──────── TEXT ────────

Proof verbalization Clearly, proof-trees of height 2 as the ones occurring in Sec-
tion 2 are not that difficult to interpret. However, we address the general case by
offering various levels of explanation, from printing out the whole tree to instead
presenting a skeleton containing only the involved rule names. We currently do
this with different forms of printf, while it would be more flexible to use a form
of proof distillation [2], by which the proof-tree itself is pruned at the desired
level of explanation and only then verbalized.

Heuristics Suppose you have a counterexample for property ∀X. G ⊃ A: how
do you go about trying to decide whether it is a MA or a WA? We suggest the
following steps with the blame tool:
 1. if A is a builtin (including constraints) or a trusted predicate, it is clear that
    it is a case of WA and we directly verbalize the proof tree of the premise(s).

──────── SOURCE DATA ────────

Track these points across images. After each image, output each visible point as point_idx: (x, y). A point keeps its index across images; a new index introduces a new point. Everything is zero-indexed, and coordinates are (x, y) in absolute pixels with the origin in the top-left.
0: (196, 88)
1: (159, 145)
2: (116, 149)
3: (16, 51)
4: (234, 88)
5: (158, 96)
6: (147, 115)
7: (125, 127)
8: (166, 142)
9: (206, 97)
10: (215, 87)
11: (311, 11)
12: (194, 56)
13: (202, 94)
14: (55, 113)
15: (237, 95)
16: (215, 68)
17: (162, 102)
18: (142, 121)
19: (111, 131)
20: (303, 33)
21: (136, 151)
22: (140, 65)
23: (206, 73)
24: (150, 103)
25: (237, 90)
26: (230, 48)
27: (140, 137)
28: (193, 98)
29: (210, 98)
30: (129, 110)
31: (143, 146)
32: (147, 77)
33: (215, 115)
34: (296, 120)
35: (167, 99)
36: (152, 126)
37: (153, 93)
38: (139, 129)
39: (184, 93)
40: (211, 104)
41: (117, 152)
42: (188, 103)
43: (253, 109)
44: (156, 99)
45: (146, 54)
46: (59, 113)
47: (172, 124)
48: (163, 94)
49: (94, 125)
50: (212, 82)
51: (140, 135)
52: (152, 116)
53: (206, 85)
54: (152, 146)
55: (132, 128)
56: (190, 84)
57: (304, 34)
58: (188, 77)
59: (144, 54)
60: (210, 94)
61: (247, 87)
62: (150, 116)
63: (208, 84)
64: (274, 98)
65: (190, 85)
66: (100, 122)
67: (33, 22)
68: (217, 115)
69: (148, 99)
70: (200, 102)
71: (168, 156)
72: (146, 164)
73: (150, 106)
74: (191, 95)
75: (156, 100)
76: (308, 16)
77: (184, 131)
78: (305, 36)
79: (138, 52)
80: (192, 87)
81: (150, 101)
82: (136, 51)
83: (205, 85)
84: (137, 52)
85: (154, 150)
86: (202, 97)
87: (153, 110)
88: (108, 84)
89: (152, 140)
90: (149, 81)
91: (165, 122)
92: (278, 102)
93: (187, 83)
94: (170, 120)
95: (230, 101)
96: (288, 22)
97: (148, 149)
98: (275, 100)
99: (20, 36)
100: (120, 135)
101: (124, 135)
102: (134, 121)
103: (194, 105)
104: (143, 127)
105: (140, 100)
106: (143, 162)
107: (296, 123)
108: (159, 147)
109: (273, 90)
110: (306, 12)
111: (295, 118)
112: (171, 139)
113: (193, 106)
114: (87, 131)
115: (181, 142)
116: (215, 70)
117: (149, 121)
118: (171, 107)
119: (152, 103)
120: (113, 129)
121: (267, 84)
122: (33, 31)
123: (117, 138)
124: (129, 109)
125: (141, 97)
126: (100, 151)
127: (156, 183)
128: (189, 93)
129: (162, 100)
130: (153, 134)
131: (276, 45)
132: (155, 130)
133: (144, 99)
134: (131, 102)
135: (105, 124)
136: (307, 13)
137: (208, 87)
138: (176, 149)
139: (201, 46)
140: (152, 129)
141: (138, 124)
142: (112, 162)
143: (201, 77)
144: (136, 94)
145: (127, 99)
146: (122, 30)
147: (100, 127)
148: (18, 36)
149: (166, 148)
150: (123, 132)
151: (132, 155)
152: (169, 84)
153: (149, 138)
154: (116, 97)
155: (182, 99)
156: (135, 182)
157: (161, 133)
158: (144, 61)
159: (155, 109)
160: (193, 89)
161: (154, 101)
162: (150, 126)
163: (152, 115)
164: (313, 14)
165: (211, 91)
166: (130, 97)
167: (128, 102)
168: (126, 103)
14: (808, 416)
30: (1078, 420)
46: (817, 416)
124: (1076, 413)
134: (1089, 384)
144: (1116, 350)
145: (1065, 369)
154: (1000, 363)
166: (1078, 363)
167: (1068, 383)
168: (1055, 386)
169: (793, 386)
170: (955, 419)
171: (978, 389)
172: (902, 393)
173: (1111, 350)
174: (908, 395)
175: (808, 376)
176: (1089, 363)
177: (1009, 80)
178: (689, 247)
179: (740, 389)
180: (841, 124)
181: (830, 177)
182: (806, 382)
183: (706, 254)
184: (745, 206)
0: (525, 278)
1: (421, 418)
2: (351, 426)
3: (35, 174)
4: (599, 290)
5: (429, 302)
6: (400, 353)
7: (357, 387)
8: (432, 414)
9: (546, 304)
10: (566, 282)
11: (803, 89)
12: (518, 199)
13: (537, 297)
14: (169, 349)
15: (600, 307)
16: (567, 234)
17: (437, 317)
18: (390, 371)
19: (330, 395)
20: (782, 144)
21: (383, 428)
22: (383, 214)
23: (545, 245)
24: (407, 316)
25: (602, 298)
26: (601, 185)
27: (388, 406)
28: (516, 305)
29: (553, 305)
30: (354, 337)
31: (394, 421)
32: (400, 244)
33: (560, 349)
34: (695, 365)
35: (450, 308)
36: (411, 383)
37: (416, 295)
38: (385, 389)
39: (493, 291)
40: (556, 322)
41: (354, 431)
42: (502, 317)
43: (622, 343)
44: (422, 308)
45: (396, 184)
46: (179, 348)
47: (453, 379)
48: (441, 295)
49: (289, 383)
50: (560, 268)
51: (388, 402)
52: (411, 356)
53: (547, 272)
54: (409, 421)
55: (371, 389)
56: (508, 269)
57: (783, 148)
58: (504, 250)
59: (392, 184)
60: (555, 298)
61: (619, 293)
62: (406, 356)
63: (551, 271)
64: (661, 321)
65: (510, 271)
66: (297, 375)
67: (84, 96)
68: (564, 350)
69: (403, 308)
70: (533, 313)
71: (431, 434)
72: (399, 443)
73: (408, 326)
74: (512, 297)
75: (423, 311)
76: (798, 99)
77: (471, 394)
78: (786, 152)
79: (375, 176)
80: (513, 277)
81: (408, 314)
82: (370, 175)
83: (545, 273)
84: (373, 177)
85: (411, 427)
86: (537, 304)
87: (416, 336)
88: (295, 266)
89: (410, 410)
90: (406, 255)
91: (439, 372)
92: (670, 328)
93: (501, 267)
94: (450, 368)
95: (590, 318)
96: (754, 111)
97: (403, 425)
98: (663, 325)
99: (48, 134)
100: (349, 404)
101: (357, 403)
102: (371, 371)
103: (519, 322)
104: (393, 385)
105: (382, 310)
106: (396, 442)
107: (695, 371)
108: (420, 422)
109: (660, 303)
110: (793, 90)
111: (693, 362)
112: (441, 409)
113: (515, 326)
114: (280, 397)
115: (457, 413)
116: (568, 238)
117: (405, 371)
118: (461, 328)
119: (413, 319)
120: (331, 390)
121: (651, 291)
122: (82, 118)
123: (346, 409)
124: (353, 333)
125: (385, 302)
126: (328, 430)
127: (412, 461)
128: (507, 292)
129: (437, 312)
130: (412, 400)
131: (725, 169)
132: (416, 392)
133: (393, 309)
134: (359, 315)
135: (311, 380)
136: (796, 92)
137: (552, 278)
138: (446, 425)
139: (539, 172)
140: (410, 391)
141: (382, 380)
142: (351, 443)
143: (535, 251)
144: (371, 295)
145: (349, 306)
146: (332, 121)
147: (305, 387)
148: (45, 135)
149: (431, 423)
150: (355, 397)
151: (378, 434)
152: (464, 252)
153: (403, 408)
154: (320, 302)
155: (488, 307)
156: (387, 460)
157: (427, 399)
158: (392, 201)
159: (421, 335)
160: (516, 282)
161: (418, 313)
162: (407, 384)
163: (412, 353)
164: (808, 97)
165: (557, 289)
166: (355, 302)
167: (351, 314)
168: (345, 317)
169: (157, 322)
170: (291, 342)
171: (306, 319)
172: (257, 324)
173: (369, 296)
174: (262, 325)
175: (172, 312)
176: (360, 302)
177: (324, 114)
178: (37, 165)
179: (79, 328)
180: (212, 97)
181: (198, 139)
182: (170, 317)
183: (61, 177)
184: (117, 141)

────────

THE TASK
Copy the proof verbalization text word for word, from "Proof verbalization Clearly, proof-trees" up to and including "of the premise(s).". Work only from the proof verbalization text.

WRITTEN REPLY
Proof verbalization Clearly, proof-trees of height 2 as the ones occurring in Sec-
tion 2 are not that difficult to interpret. However, we address the general case by
offering various levels of explanation, from printing out the whole tree to instead
presenting a skeleton containing only the involved rule names. We currently do
this with different forms of printf, while it would be more flexible to use a form
of proof distillation [2], by which the proof-tree itself is pruned at the desired
level of explanation and only then verbalized.

Heuristics Suppose you have a counterexample for property ∀X. G ⊃ A: how
do you go about trying to decide whether it is a MA or a WA? We suggest the
following steps with the blame tool:
 1. if A is a builtin (including constraints) or a trusted predicate, it is clear that
    it is a case of WA and we directly verbalize the proof tree of the premise(s).